> Alıştırma Koşulları:
- A) Dershaneler konulu köşe yazısından "Cemaate göbeğinden bağlı" ile başlayıp "bahanelere doyuracaklar sizleri.." ile biten bölümü hiç değiştirmeden yazın.
- B) Dershaneler konulu köşe yazısının son cümlesinden sonra gelecek kısmı siz yazarak tamamlayın.

> Metin Kesiti:

Cemaat Gül’ü koparır mı?..
Gündem oyuncağı haline getirilen Anayasamızın “Kanunların Cumhurbaşkanınca yayımlanması” ile ilgili 89’uncu maddesi diyor ki;
“Cumhurbaşkanı, Türkiye
Büyük Millet Meclisince kabul edilen kanunları onbeş gün içinde yayımlar.
Yayımlanmasını kısmen veya tamamen uygun bulmadığı kanunları, bir daha görüşülmek üzere, bu hususta gösterdiği gerekçe ile birlikte aynı süre içinde, Türkiye Büyük Millet Meclisine geri gönderir. Cumhurbaşkanınca kısmen uygun bulunmama durumunda, Türkiye Büyük Millet Meclisi sadece uygun bulunmayan maddeleri görüşebilir. Bütçe kanunları bu hükme tâbi değildir.
Türkiye Büyük Millet Meclisi, geri gönderilen kanunu aynen kabul ederse, kanun Cumhurbaşkanınca yayımlanır; Meclis, geri gönderilen kanunda yeni bir değişiklik yaparsa, Cumhurbaşkanı değiştirilen kanunu tekrar Meclise geri gönderebilir. Anayasa değişikliklerine ilişkin hükümler saklıdır.”
Gayet açık ve net Anayasa..
Bugüne kadar ne oldu?..
AKP gönderdi Köşk onayladı.
Çok garibime gidiyor doğrusu bu dershanelerin kapatılması kavgası. Kanlı bıçaklı oldular birbirlerine en galiz hakaretlerle saldırıyorlar.
Fakaat!.. Bu işte de bir bit yeniği var gibi geliyor bana.
Cemaate göbeğinden bağlı olan Cumhurbaşkanı Abdullah Gül ne dedi?
“Önce dershaneleri doğuran sebepler kaldırılmalı” ..
“Havet” dedi Gül. Yine aynı klasik siyaset üslubu ile hareket etti.
Karpuz gibi ikiye bölünen yandaş medya da tuttuğu tarafa göre aldı yorumladı bu sözleri. İşin gerçeğini ben size lafın başında söyleyeyim;
Abdullah Gül, Çankaya Köşkü’nde oturduğu sürece Tayyip Erdoğan dershanelerin kapatılması ile ilgili kanunu Meclis’ten geçirip Çankaya Köşkü’ne gönder(e)mez.
Niye?
Partisindeki patlak ayna gibi ortaya çıkar da ondan. Gül, bu kanunu onayla(ya)maz da ondan..
Görün bakın!.. Pazartesi günü Bakanlar Kurulu gündemine gelmesi beklendiği ifade edilen(!)
kanun tasarısının başına neler geleceğini..
Yok dönüşüm süreci.. Yok Meclisteki bütçe maratonu.. Yok mahalli seçimler.. Vırt zırt bahanelere doyuracaklar sizleri..

> Kaynak Malzeme:
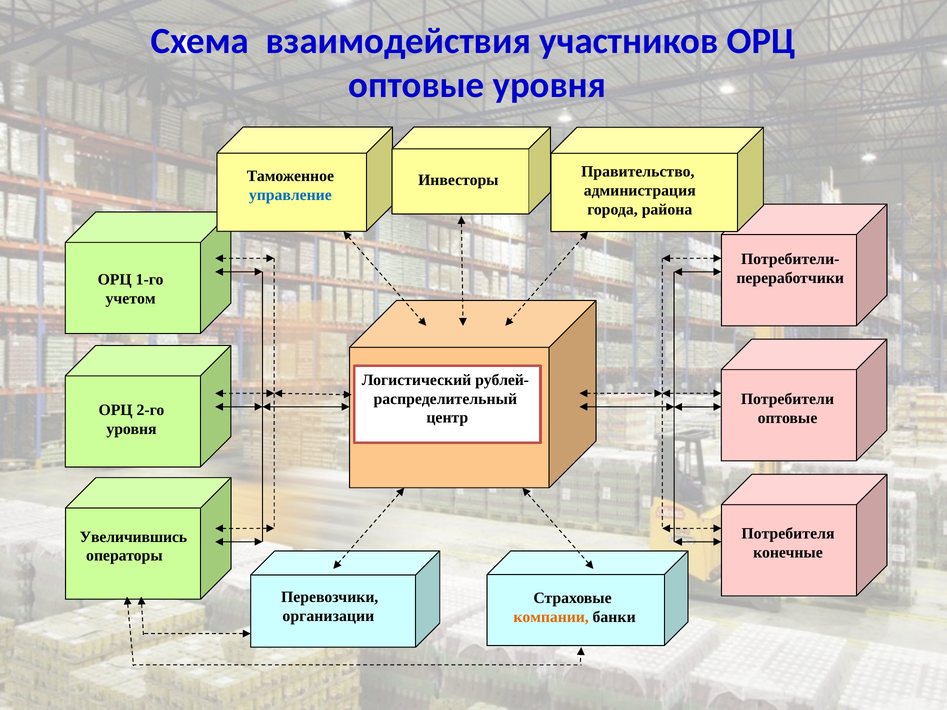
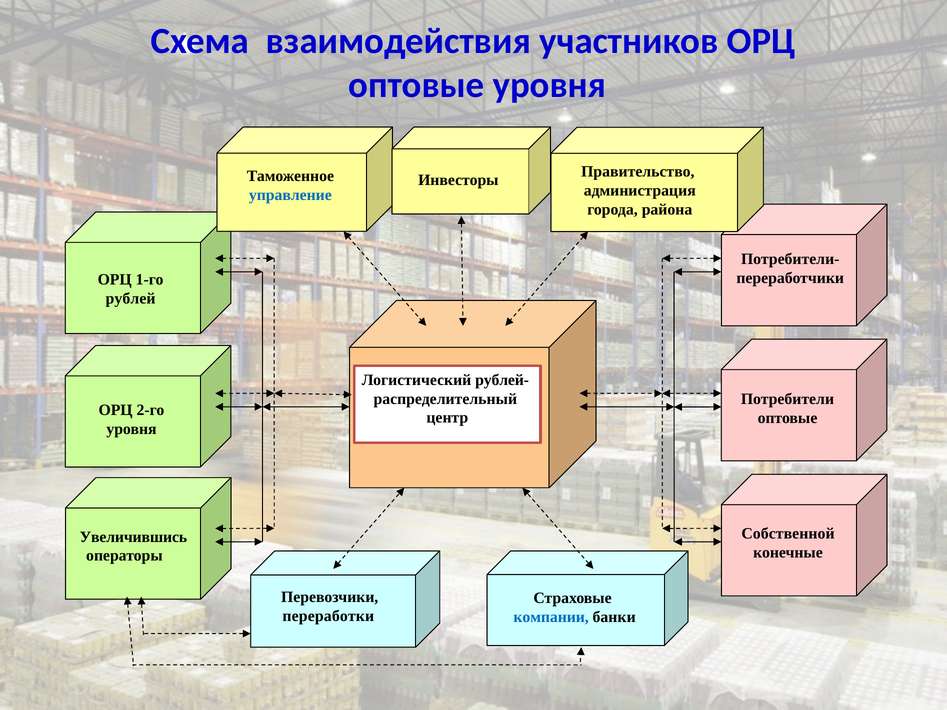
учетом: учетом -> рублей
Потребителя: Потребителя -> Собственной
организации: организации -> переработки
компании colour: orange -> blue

> Sıralı Sonuçlar:
- A)
Cemaate göbeğinden bağlı olan Cumhurbaşkanı Abdullah Gül ne dedi?
“Önce dershaneleri doğuran sebepler kaldırılmalı” ..
“Havet” dedi Gül. Yine aynı klasik siyaset üslubu ile hareket etti.
Karpuz gibi ikiye bölünen yandaş medya da tuttuğu tarafa göre aldı yorumladı bu sözleri. İşin gerçeğini ben size lafın başında söyleyeyim;
Abdullah Gül, Çankaya Köşkü’nde oturduğu sürece Tayyip Erdoğan dershanelerin kapatılması ile ilgili kanunu Meclis’ten geçirip Çankaya Köşkü’ne gönder(e)mez.
Niye?
Partisindeki patlak ayna gibi ortaya çıkar da ondan. Gül, bu kanunu onayla(ya)maz da ondan..
Görün bakın!.. Pazartesi günü Bakanlar Kurulu gündemine gelmesi beklendiği ifade edilen(!)
kanun tasarısının başına neler geleceğini..
Yok dönüşüm süreci.. Yok Meclisteki bütçe maratonu.. Yok mahalli seçimler.. Vırt zırt bahanelere doyuracaklar sizleri..

- B)
Hatırlar mısınız?.. 4+4+4’ü nasıl geçirdiklerini Meclis’ten?..
Komisyon odalarını basmışlardı. Muhalefet milletvekillerinin gırtlaklarına sarılıp, söz hakkı vermemişlerdi. Daha da direnen mebusları bir güzel pataklayıp, alem kullem edip geçirmişlerdi kanunu.
Bu kadar fırtınalar koparmaya gerek var mı şimdi?..
Ellerini kollarını bağlayan da yok. Meclis’teki sayısal üstünlük hâlâ AKP’de.. Muhalefetten de kısmi destek var..
Haydi, getirin geçirin kanunu -o kadar çok hayati önem taşıyor madem- aynı 4+4+4’teki gibi..
İşin diğer bir traji-komik yanı da AKP’nin parti programının eğitim ile ilgili bölümündeki şu ifade;
“Eğitim sistemi ideolojik kavgaların arenası haline getirilmiştir.”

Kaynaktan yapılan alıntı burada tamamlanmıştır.